D'être aimé comme s'il était auprès de... sa mère...

« Marine... hésite l'adolescent.

- Oui, Hikari, que veux-tu savoir de plus au sujet de ton maître ?

- Non, ce n'est plus de lui que je voudrais parler...

- Alors de quoi s'agit-il ? poursuit le chevalier de l'Aigle, d'une voix toujours douce et attentionnée.

- Pourquoi restes-tu à mes côtés depuis trois jours ? »

Marine ne répond pas immédiatement. Elle veut prendre son temps pour apporter une réponse à cette question, qu'elle n'est pas étonnée d'entendre. Elle plonge ses yeux dans ceux d'Hikari, et lui dit :

« Parce que je tiens à toi, et que tu m'es cher.

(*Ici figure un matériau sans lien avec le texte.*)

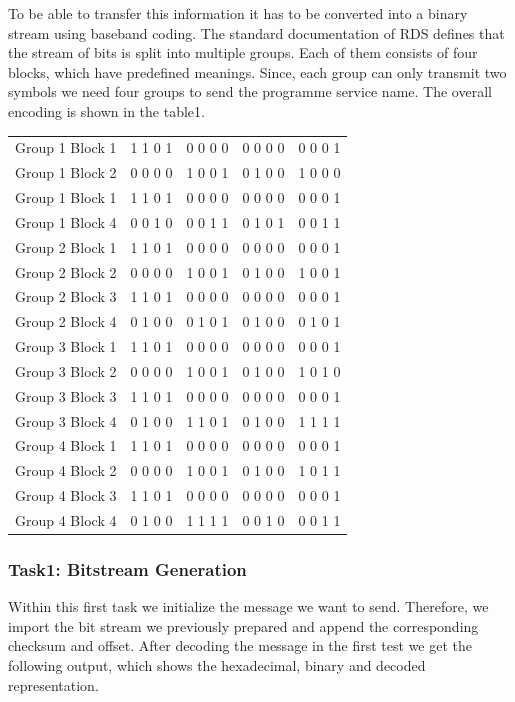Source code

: \documentclass[sigconf]{acmart}
\begin{document}
To be able to transfer this information it has to be converted into a binary stream using baseband
coding. The standard documentation\cite{rds_standard} of RDS defines that the stream of bits is split into
multiple groups. Each of them consists of four blocks, which have predefined meanings. Since, each
group can only transmit two symbols we need four groups to send the programme service name. The
overall encoding is shown in the table1.


\begin{center}
  \begin{tabular}{ l | c | c | c | r}
    \hline
Group 1 Block 1 & 1 1 0 1 & 0 0 0 0 & 0 0 0 0 & 0 0 0 1\tabularnewline
Group 1 Block 2 & 0 0 0 0 & 1 0 0 1 & 0 1 0 0 & 1 0 0 0\tabularnewline
Group 1 Block 1 & 1 1 0 1 & 0 0 0 0 & 0 0 0 0 & 0 0 0 1\tabularnewline
Group 1 Block 4 & 0 0 1 0 & 0 0 1 1 & 0 1 0 1 & 0 0 1 1\tabularnewline
Group 2 Block 1 & 1 1 0 1 & 0 0 0 0 & 0 0 0 0 & 0 0 0 1\tabularnewline
Group 2 Block 2 & 0 0 0 0 & 1 0 0 1 & 0 1 0 0 & 1 0 0 1\tabularnewline
Group 2 Block 3 & 1 1 0 1 & 0 0 0 0 & 0 0 0 0 & 0 0 0 1\tabularnewline
Group 2 Block 4 & 0 1 0 0 & 0 1 0 1 & 0 1 0 0 & 0 1 0 1\tabularnewline
Group 3 Block 1 & 1 1 0 1 & 0 0 0 0 & 0 0 0 0 & 0 0 0 1\tabularnewline
Group 3 Block 2 & 0 0 0 0 & 1 0 0 1 & 0 1 0 0 & 1 0 1 0\tabularnewline
Group 3 Block 3 & 1 1 0 1 & 0 0 0 0 & 0 0 0 0 & 0 0 0 1\tabularnewline
Group 3 Block 4 & 0 1 0 0 & 1 1 0 1 & 0 1 0 0 & 1 1 1 1\tabularnewline
Group 4 Block 1 & 1 1 0 1 & 0 0 0 0 & 0 0 0 0 & 0 0 0 1\tabularnewline
Group 4 Block 2 & 0 0 0 0 & 1 0 0 1 & 0 1 0 0 & 1 0 1 1\tabularnewline
Group 4 Block 3 & 1 1 0 1 & 0 0 0 0 & 0 0 0 0 & 0 0 0 1\tabularnewline
Group 4 Block 4 & 0 1 0 0 & 1 1 1 1 & 0 0 1 0 & 0 0 1 1\tabularnewline
    \hline
  \end{tabular}
\end{center}

\hypertarget{Task1:ux20Bitstreamux20Generation}{%
\subsubsection{Task1: Bitstream
Generation}\label{Task1:ux20Bitstreamux20Generation}}

Within this first task we initialize the message we want to send.
Therefore, we import the bit stream we previously prepared and append
the corresponding checksum and offset. After decoding the message in the
first test we get the following output, which shows the hexadecimal,
binary and decoded representation.
\end{document}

- Mais pourquoi ? Pourquoi as-tu toujours fait preuve de tant d'attention à mon égard ? Car je me souviens de tes si nombreuses visites à l'orphelinat quand j'étais enfant. Et je me souviens du bonheur et du bien-être que je ressentais à chaque fois », précise le jeune Pégase, en intensifiant davantage son regard.

La jeune femme ne peut réfréner un sourire en réaction à cet aveu, qui la trouble et la remplit de joie.

« Marine, réponds-moi, s'il te plaît. Je veux savoir... Je veux savoir depuis toujours !

- C'est parce que tu es mon fils, Hikari. »


A suivre...


Merci de m'avoir lue... Et encore très bonne et heureuse année à tous !


(1) "Merci, du plus profond de mon âme", en croate.

(2) "De rien, mon ami", toujours en croate.